Authorities say her carcass was recovered last week in northwest Colorado.
In an email, Ed Bangs, gray wolf recovery coordinator for the U.S. Fish & Wildlife Service, confirmed her death and said his agency and the Colorado Division of Wildlife are investigating, “but at this time cause of death has not been determined. … Nothing more can be said while we let those guys do their job.”

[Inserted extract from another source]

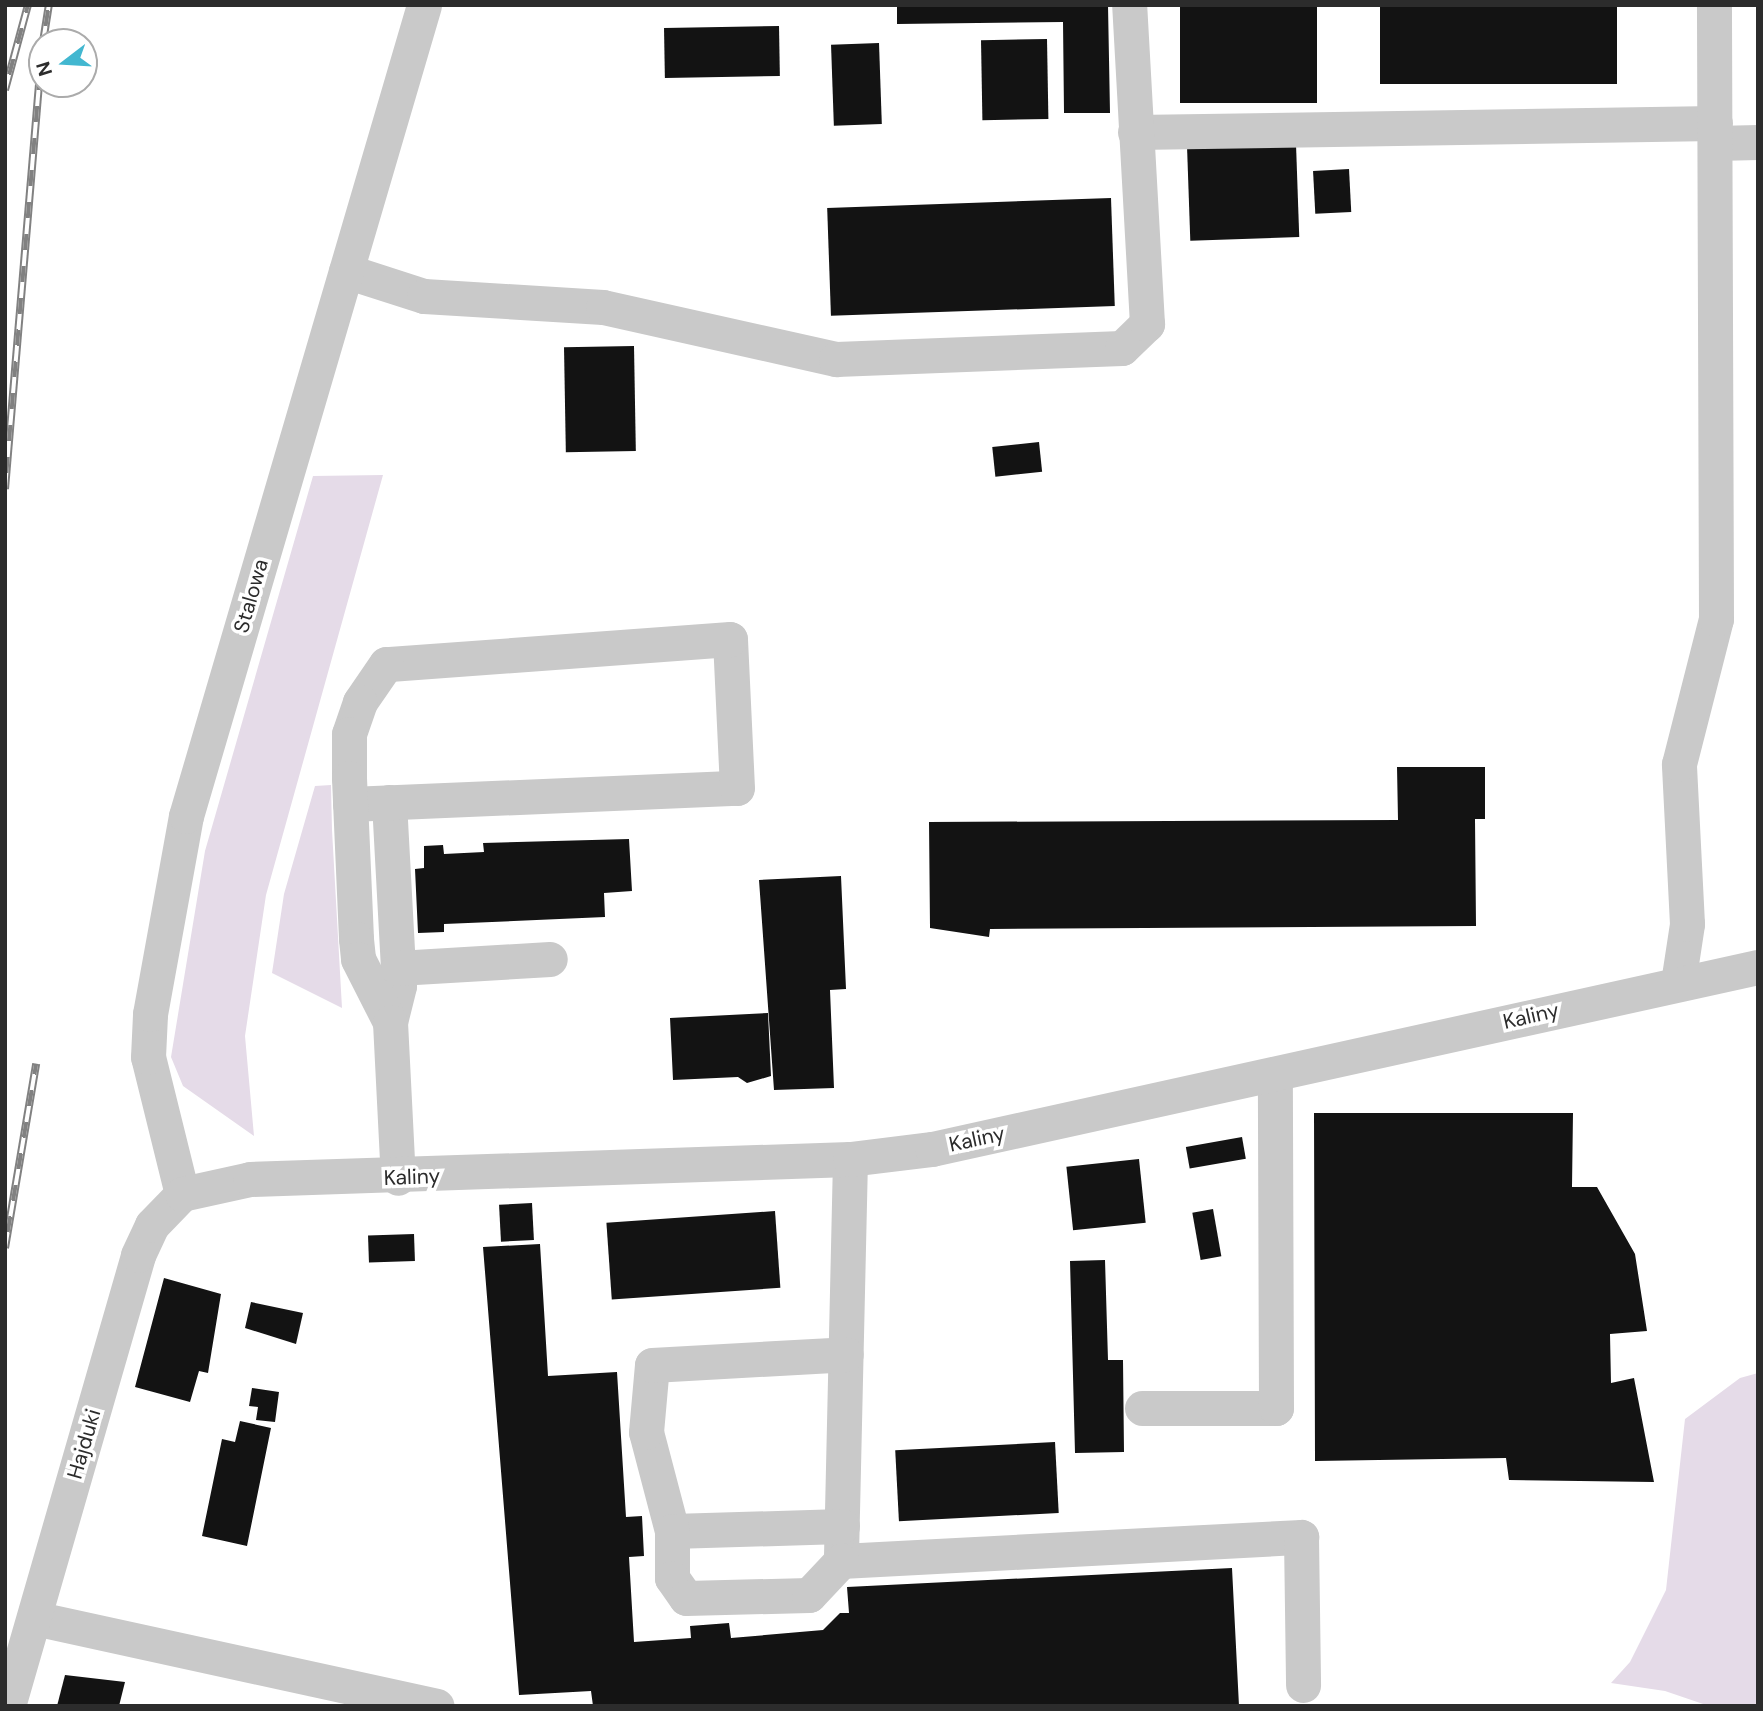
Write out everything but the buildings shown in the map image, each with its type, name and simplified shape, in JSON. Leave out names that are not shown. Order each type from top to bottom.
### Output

Bangs said the investigation was being handled by law enforcement personnel, which is typical for wolf deaths.
“We want our law enforcement people to be able to do their job,” Bangs said. “Right now everything is under investigation, including the cause of death. Until they figure out what’s going on, we don’t want to compromise their investigation.”
Colorado DOW officials also confirmed the death, but referred calls to Fish & Wildlife.
Known as 341F (she was misidentified previously by the Colorado DOW and widely reported as 314F), the 18-month-old female was a member of the Mill Creek pack, which lives between the towns of Gardiner and Livingston, Mont.. She was collared by wildlife officials as part of a research program with the University of Montana to improve wolf monitoring techniques. Biologists say she strayed from her pack in late September in search of a mate.
Satellite data detailed an epic journey through some of the West’s wildest places to a place where wolves had been eliminated some 70 years before. She crossed Yellowstone National Park, wandered through western Wyoming’s Bridger-Teton National Forest and headed into southeastern Idaho and northeastern Utah before ending up in northern Eagle County, Colorado.
This adventurous wolf sparked Colorado’s imagination. She made us think about what Colorado is missing without its wolves,” said Gary Wockner, a former member of the Colorado Wolf Working Group.
Native wolf populations in Colorado were wiped out by the late 1930s. The last record of a native wolf killed in Colorado was in 1943. In June 2004, a radio-collared wolf from Yellowstone was found killed by a passing motorist on Interstate 70 near Idaho Springs.
Data from her collar showed the wolf had left Colorado and wandered into south-central Wyoming before returning to the state. Authorities suspected she was dead when her collar stopped showing movement.
Bangs said a complete necropsy would be conducted to determine what killed this wolf. Among Northern Rockies wolves, 26 out of every 100 wolves are killed, almost all of them shot by animal control officers or poachers. Among long-dispersing wolves like this one, most are hit by cars or illegally killed, he said.
“When we helped to restore wolves to Yellowstone and central Idaho in 1995, we hoped it would someday lead to the return of wolves in Colorado,” said Suzanne Asha Stone, Northern Rockies representative for Defenders of Wildlife. ““We hope that this wasn’t the result of foul play but will do what we can to support the state’s investigation including offering a reward for information leading to conviction if this was an illegal killing of an endangered species.”